Saying goodbye to breastfeeding at 3 weeks
I'm devastated. I have a special needs 3 year old that was bullied at his daycare while I was on maternity leave so I removed him and had countless meetings to address the concerns. My heart is broken for him but he is resilient and is doing amazing since leaving; such a drastic change in him since leaving 🙏 but through the 3 weeks of meetings, different schedules, and appointments my supply has gone way down. I'm trying to build it back up smoothies, cookies, tincture, teas, and I'm exhausted. I feel like my effort is put into this and taking away from my son that needs me right now. I return to work next week and the amount of stress I have from life is suffocating and with my supply on top of it.
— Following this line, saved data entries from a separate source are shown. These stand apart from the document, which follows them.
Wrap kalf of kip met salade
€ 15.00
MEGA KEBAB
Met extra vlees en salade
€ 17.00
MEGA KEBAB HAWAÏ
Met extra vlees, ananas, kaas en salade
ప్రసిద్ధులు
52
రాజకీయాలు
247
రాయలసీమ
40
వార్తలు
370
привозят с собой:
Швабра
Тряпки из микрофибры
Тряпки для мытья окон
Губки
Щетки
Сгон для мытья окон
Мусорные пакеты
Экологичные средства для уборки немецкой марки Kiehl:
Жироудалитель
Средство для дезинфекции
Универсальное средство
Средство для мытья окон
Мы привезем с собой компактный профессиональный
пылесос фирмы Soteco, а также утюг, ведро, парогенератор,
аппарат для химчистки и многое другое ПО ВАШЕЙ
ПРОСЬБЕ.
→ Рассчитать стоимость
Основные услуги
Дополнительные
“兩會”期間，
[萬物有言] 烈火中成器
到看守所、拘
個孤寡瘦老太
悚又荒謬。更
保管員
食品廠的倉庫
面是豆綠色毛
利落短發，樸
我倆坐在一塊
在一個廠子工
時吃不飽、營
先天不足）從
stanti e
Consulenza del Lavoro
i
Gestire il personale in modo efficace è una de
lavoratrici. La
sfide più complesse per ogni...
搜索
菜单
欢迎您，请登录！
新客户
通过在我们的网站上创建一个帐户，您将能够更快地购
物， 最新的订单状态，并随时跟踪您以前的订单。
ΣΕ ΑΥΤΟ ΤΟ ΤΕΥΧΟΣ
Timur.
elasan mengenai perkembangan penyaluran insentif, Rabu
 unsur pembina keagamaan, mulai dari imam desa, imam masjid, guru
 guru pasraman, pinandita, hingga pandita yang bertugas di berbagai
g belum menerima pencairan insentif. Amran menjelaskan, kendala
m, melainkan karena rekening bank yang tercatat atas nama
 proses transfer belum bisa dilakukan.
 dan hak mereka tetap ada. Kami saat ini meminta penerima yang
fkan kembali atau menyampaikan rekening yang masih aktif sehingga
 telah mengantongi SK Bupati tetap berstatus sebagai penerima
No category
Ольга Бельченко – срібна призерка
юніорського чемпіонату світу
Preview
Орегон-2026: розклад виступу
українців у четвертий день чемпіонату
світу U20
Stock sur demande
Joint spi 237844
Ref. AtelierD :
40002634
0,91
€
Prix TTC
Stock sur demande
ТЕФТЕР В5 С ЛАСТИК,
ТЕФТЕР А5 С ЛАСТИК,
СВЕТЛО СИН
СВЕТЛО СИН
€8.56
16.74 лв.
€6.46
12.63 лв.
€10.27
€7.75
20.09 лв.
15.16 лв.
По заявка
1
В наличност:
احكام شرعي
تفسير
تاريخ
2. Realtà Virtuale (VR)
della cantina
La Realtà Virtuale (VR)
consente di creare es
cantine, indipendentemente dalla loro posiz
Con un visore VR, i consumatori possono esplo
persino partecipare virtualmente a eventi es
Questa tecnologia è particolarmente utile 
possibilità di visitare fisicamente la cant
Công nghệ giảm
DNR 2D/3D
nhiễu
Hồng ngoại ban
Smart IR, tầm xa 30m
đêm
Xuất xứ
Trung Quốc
I'm not ashamed to formula feed but I did have a goal for myself and I just feel like a failure. 😔 It makes me question if I'm a good mom being so consumed by all of this stress not even just my supply on top of it. I'm so angry, hurt, scared, and defensive for my son. I love my boys so much but this has been such a test these last couple of weeks with how the world treats children with delays. 💔
I feel like I'm doing this alone. My boyfriend does help but when I constantly have to sit there and tell him how or what needs done or how to do it because he asks... it's frustrating. I appreciate the effort but he gets mad at me when I answer with how to do something or if I suggest a different way without him asking. Like changing a diaper; it's not rocket science😔 I have a million things on my plate and I didn't think I had to mother my boyfriend too... I know that sounds harsh but when will I feel like someone has my back with things? I can't even leave the baby with him to run to the store because he doesn't know what to do. Ugh I'm just exhausted.